+++ Data records +++

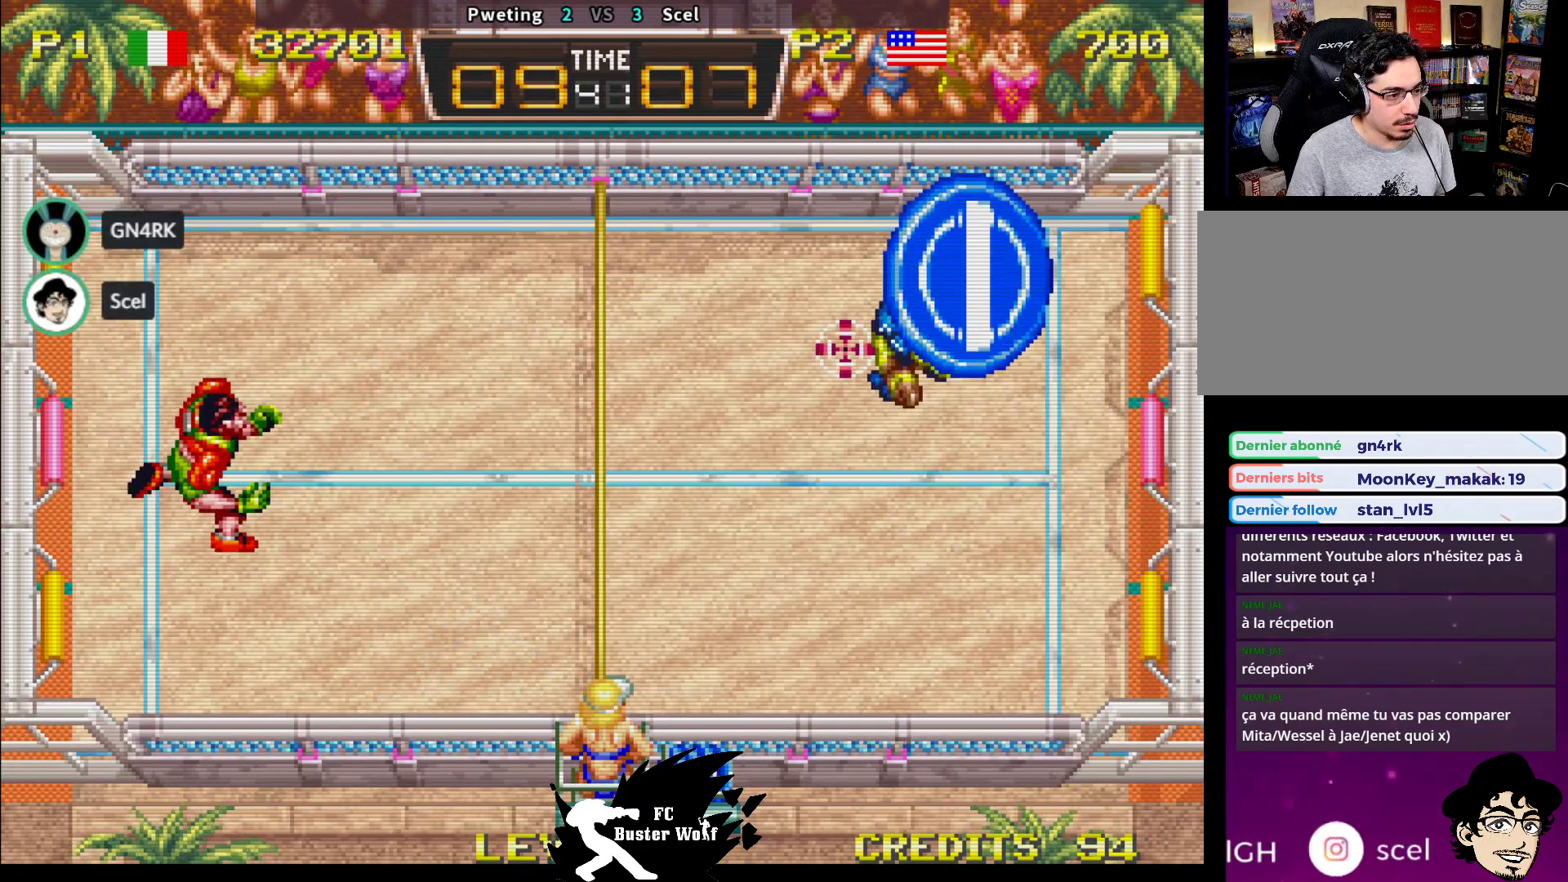
{"buttons": [], "left_stick": "center", "events": [[117, "left_stick", "center"]]}
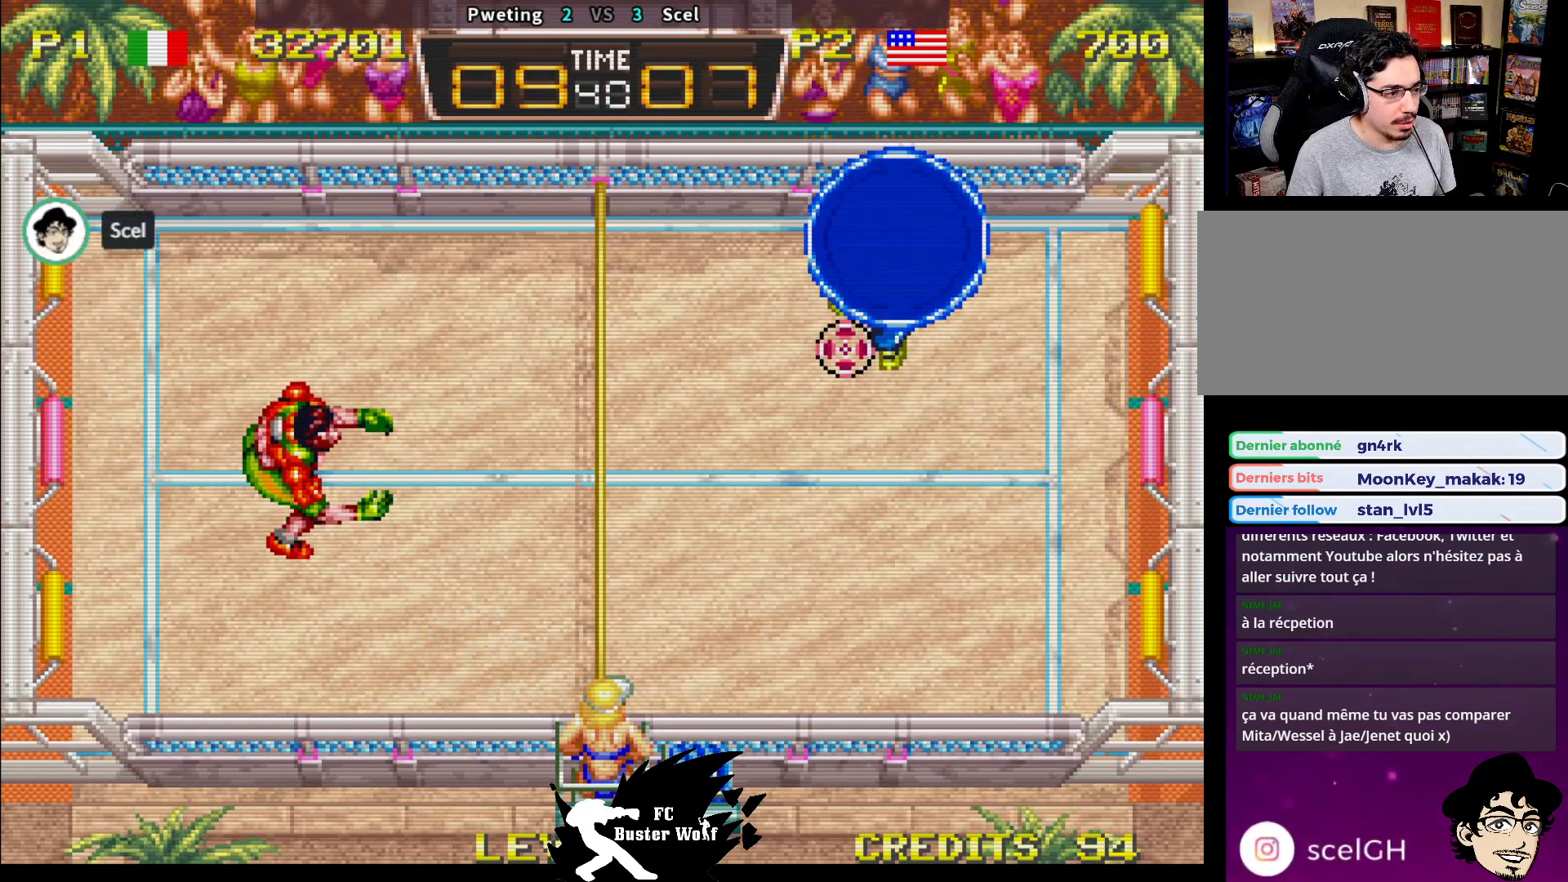
{"buttons": [], "left_stick": "up-left", "events": [[383, "left_stick", "up-left"], [400, "TRIANGLE", "down"], [483, "TRIANGLE", "up"]]}
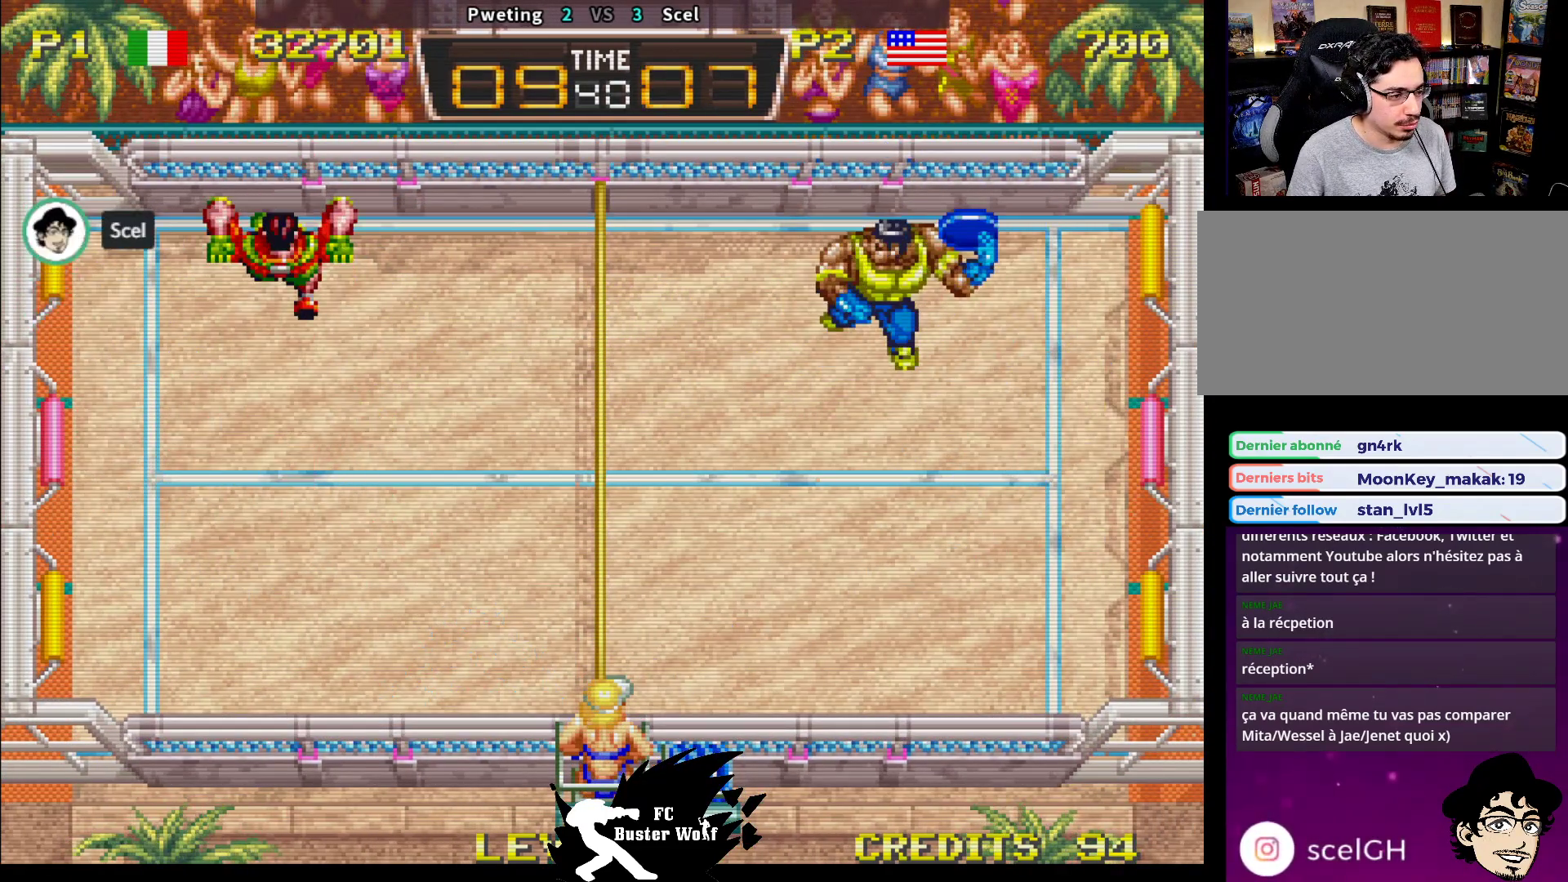
{"buttons": [], "left_stick": "down-right", "events": [[50, "TRIANGLE", "down"], [150, "TRIANGLE", "up"], [317, "left_stick", "center"], [383, "left_stick", "down-right"]]}
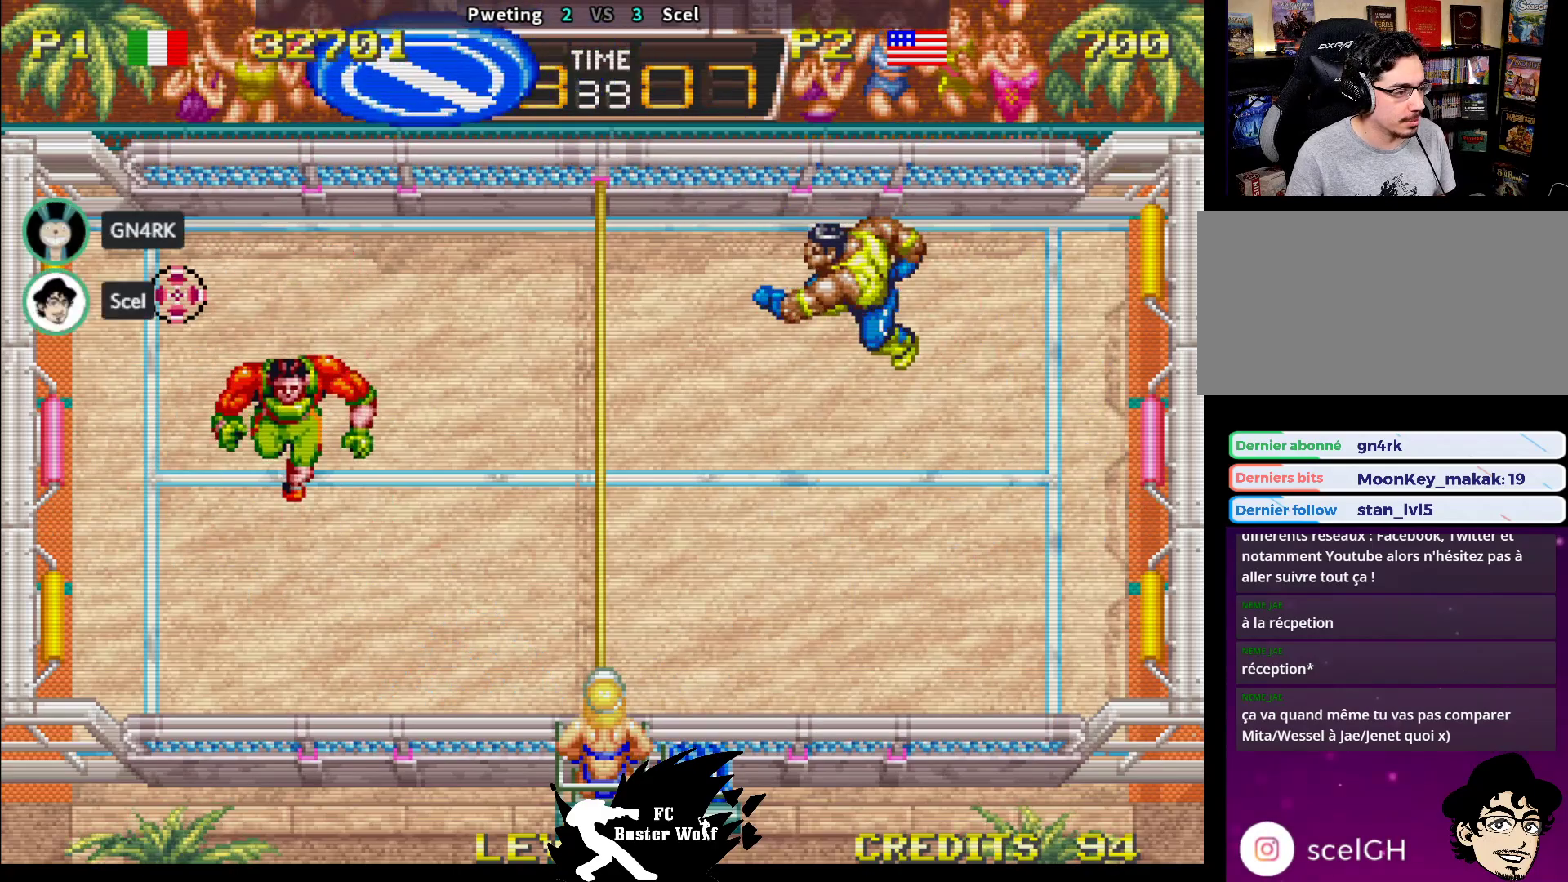
{"buttons": [], "left_stick": "center", "events": [[467, "left_stick", "center"]]}
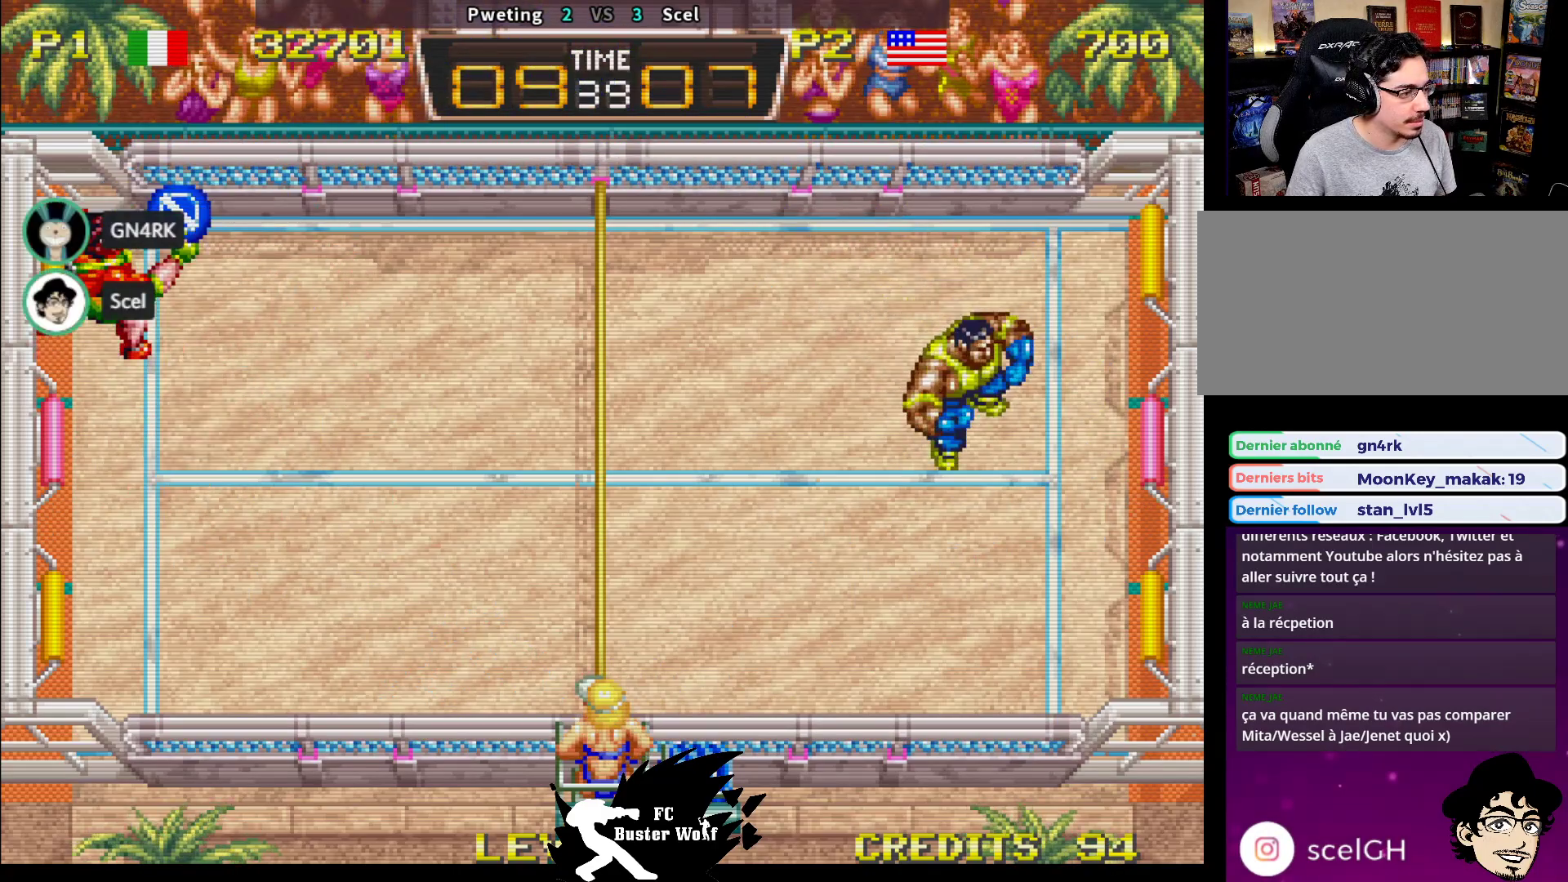
{"buttons": [], "left_stick": "down-left", "events": [[450, "left_stick", "down-left"]]}
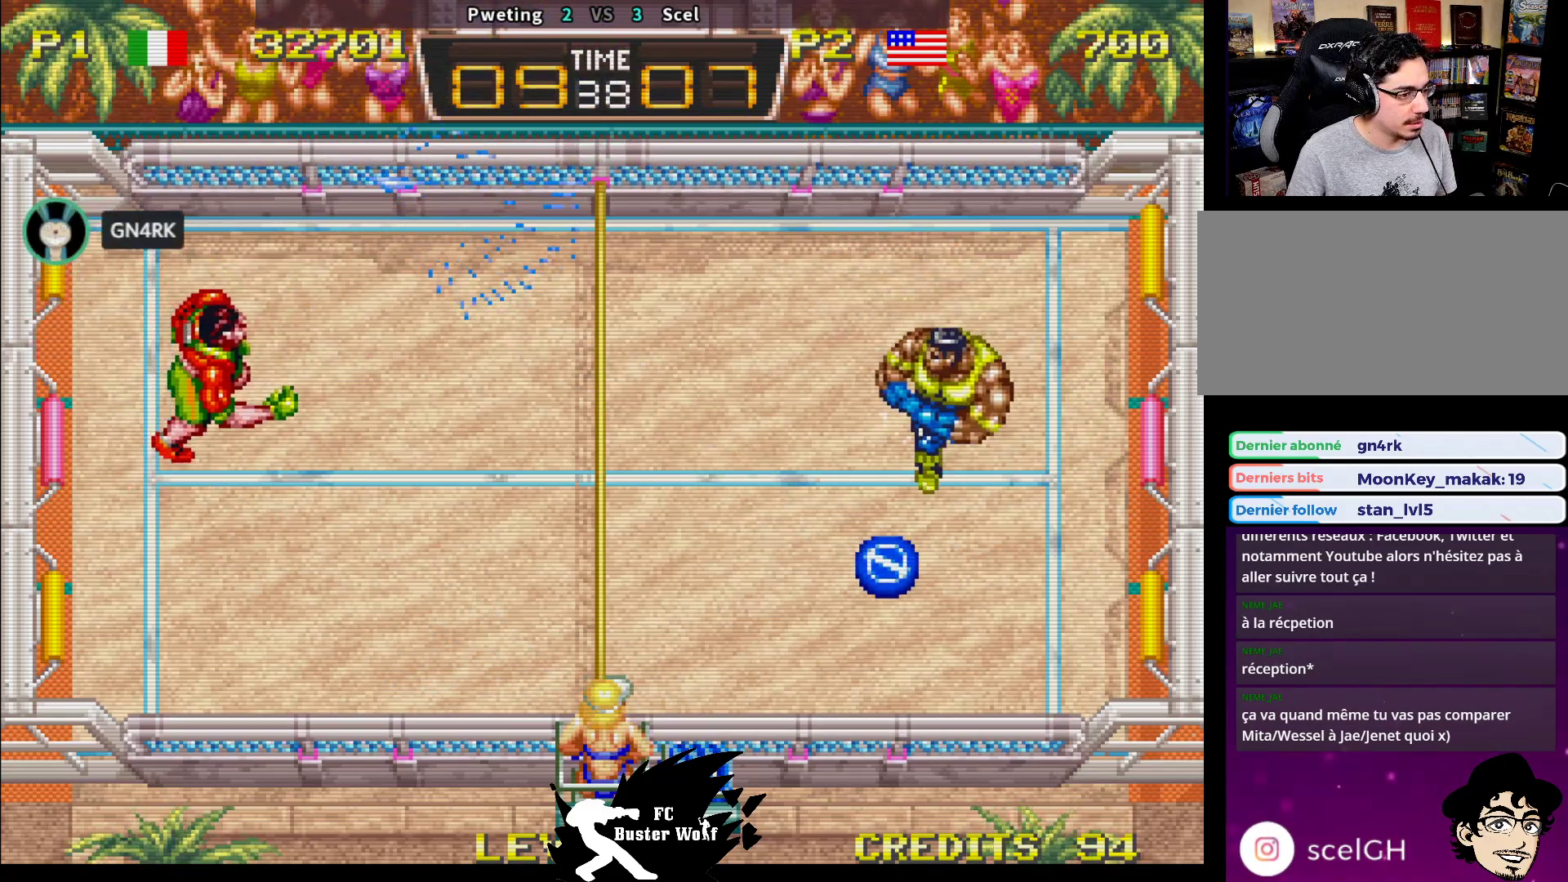
{"buttons": ["CROSS", "SQUARE", "TRIANGLE"], "left_stick": "center", "events": [[17, "SQUARE", "down"], [100, "SQUARE", "up"], [167, "SQUARE", "down"], [167, "left_stick", "down-right"], [250, "SQUARE", "up"], [350, "left_stick", "down"], [450, "left_stick", "center"], [483, "CROSS", "down"], [483, "SQUARE", "down"], [483, "TRIANGLE", "down"]]}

+++

Scan the records above for the string "down", then copy each line where it turns up.

### Result for this exercise:
{"buttons": [], "left_stick": "up-left", "events": [[383, "left_stick", "up-left"], [400, "TRIANGLE", "down"], [483, "TRIANGLE", "up"]]}
{"buttons": [], "left_stick": "down-right", "events": [[50, "TRIANGLE", "down"], [150, "TRIANGLE", "up"], [317, "left_stick", "center"], [383, "left_stick", "down-right"]]}
{"buttons": [], "left_stick": "down-left", "events": [[450, "left_stick", "down-left"]]}
{"buttons": ["CROSS", "SQUARE", "TRIANGLE"], "left_stick": "center", "events": [[17, "SQUARE", "down"], [100, "SQUARE", "up"], [167, "SQUARE", "down"], [167, "left_stick", "down-right"], [250, "SQUARE", "up"], [350, "left_stick", "down"], [450, "left_stick", "center"], [483, "CROSS", "down"], [483, "SQUARE", "down"], [483, "TRIANGLE", "down"]]}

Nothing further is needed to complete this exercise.